Con una serie di accorgimenti (tutt’altro che banali) sarà possibile impostare un “tasso di prelevamento sostenibile” sul capitale investito che andrà a costituire la rendita passiva.
La crescita del capitale investito andrà a ricostruire quanto prelevato, consentendo di mantenere intatto, nel tempo, il livello del capitale e di rivalutare il prelevamento al tasso di inflazione garantendo il potere di acquisto (ne abbiamo parlato dettagliatamente in questo articolo sul “tasso di prelevamento perpetuo”).
La tesi a cui viene dato maggior credito è quella che individua nel 4% (rivalutato per l’inflazione) il tasso di prelevamento ideale, detta appunto “regola del 4%” (che abbiamo analizzato ipotizzando strategie migliorative in questo post).
Una delle variabili più importanti da considerare quando si pianifica una strategia per alimentare una rendita passiva è il cosiddetto rischio della sequenza dei rendimenti.
Con questo termine si fa riferimento al fatto che una sequenza di rendimenti sfavorevoli, seppur mediamente generosi, può seriamente compromettere l’efficacia di un piano finanziario anche ben congegnato.
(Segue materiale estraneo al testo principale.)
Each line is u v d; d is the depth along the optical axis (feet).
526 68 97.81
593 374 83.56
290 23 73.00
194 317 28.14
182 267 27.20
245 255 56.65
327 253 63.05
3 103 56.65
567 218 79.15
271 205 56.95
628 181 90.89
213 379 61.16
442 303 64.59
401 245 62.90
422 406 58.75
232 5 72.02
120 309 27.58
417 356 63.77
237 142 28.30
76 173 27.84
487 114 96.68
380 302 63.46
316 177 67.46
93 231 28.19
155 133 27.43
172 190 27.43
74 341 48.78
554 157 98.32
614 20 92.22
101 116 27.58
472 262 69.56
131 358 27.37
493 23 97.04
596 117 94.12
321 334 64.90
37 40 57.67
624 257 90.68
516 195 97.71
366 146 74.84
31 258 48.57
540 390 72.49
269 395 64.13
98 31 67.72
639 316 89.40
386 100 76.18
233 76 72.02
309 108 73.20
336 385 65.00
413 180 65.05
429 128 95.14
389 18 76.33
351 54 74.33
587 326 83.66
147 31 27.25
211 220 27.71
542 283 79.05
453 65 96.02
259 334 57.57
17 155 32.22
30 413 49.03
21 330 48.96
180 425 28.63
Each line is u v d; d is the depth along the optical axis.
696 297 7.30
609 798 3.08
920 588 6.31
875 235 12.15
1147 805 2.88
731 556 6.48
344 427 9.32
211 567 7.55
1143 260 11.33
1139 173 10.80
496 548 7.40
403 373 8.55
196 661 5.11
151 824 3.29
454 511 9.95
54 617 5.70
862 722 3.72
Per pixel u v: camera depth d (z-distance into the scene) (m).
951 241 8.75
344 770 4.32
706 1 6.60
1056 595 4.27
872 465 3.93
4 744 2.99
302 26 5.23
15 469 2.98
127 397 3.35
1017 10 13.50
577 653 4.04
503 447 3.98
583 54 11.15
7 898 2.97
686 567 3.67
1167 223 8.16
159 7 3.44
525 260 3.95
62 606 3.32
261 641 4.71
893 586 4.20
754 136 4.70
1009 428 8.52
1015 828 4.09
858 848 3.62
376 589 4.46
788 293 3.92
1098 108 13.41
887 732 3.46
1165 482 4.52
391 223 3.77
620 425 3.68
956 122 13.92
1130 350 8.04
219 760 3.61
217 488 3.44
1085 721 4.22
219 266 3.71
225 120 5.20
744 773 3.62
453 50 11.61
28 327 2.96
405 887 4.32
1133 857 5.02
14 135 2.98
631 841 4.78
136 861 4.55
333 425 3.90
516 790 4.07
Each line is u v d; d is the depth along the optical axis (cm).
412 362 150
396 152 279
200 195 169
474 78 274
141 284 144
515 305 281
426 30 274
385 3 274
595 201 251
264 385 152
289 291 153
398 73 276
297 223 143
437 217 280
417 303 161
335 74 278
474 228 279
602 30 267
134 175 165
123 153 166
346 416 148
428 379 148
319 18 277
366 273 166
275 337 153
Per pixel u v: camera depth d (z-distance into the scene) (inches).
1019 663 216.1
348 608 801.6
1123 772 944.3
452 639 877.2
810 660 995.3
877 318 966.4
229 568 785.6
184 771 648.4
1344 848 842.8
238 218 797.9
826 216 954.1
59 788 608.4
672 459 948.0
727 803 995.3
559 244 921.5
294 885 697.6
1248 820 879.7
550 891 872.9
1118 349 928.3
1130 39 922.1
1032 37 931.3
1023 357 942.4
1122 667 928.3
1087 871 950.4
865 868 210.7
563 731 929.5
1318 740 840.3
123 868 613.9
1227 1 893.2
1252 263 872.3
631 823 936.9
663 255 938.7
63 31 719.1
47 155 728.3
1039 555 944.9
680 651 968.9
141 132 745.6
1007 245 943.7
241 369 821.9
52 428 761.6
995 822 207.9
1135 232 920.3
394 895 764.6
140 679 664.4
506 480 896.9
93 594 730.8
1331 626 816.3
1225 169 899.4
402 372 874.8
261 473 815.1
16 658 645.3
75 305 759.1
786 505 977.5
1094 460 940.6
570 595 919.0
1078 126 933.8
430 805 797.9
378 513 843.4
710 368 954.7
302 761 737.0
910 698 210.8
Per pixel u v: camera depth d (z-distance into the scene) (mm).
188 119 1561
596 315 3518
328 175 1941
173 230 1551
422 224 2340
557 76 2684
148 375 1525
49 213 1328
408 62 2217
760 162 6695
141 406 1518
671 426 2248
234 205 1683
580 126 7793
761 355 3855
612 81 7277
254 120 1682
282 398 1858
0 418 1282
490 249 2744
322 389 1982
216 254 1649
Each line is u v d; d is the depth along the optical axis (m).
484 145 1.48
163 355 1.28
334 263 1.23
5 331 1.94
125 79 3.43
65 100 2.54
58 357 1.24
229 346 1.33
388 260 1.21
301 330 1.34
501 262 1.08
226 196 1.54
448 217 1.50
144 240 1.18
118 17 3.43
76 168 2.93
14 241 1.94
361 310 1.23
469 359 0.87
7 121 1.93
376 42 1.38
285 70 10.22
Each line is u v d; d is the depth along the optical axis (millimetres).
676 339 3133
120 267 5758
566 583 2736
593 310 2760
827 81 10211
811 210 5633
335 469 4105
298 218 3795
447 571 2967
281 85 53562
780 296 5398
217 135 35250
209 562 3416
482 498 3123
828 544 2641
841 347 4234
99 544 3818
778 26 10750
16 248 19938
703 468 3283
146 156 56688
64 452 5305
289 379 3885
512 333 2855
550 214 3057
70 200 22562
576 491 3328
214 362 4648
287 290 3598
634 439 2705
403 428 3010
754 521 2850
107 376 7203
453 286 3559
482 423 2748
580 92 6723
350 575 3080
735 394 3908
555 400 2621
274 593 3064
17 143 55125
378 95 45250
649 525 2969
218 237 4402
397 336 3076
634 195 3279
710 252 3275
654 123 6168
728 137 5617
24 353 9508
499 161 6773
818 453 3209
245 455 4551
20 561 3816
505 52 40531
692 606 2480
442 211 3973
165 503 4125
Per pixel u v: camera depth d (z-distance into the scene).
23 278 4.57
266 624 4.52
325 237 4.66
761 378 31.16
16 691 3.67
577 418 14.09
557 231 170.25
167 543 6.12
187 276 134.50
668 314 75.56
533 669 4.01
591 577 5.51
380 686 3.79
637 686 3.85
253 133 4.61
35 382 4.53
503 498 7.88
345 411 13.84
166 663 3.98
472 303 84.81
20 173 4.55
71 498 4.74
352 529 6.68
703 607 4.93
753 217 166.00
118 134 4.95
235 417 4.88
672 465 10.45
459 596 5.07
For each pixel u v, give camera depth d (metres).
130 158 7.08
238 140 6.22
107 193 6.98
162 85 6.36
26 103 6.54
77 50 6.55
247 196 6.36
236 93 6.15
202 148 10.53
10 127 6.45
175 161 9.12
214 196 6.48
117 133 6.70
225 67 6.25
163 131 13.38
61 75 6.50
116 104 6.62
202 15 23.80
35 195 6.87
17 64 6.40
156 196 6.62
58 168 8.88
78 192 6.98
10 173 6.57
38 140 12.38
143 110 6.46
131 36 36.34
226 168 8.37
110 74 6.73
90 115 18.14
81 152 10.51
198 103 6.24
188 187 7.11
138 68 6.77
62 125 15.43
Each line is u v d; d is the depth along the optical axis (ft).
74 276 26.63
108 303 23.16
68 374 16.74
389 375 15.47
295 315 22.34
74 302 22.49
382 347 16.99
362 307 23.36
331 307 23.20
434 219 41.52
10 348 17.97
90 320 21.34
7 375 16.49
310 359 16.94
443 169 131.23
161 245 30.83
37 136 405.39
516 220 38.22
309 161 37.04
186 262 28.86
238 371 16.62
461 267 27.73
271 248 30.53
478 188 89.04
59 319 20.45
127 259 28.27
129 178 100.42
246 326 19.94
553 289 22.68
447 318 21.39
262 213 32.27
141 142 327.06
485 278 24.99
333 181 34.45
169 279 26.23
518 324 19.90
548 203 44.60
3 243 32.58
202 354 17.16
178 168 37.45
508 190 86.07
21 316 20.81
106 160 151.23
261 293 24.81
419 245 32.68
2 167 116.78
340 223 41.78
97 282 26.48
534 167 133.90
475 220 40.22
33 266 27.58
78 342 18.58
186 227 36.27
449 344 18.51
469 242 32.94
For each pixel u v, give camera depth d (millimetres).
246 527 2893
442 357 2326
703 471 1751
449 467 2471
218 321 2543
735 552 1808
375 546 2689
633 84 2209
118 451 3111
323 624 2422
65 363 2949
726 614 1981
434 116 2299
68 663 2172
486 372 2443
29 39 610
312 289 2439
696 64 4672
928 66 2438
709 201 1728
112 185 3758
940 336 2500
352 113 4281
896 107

In questo articolo tratteremo il problema della sequenza dei rendimenti e cercheremo di individuare le possibili soluzioni.
Indice
La polemica sui rendimenti medi
Quando si pensa a costruire un portafoglio finanziario per alimentare una rendita passiva, l’obiettivo naturale dovrebbe essere quello di massimizzarne la resa in modo da riuscire a ottenere quanto più possibile in termini di rendita periodica.
Questa è proprio la linea di pensiero sostenuta da Dave Ramsey consulente finanziario, autore e conduttore radiofonico negli Stati Uniti.
Ramsey ha raggiunto la popolarità grazie ai suoi consigli di finanza personale dedicati, soprattutto, alla riduzione dei debiti.
Recentemente, nel corso di una puntata della sua trasmissione, ha espresso tutto il suo disappunto per tutte le teorie accademiche sulla regola del 4% e sul mix ottimale di asset class per erogare una rendita periodica.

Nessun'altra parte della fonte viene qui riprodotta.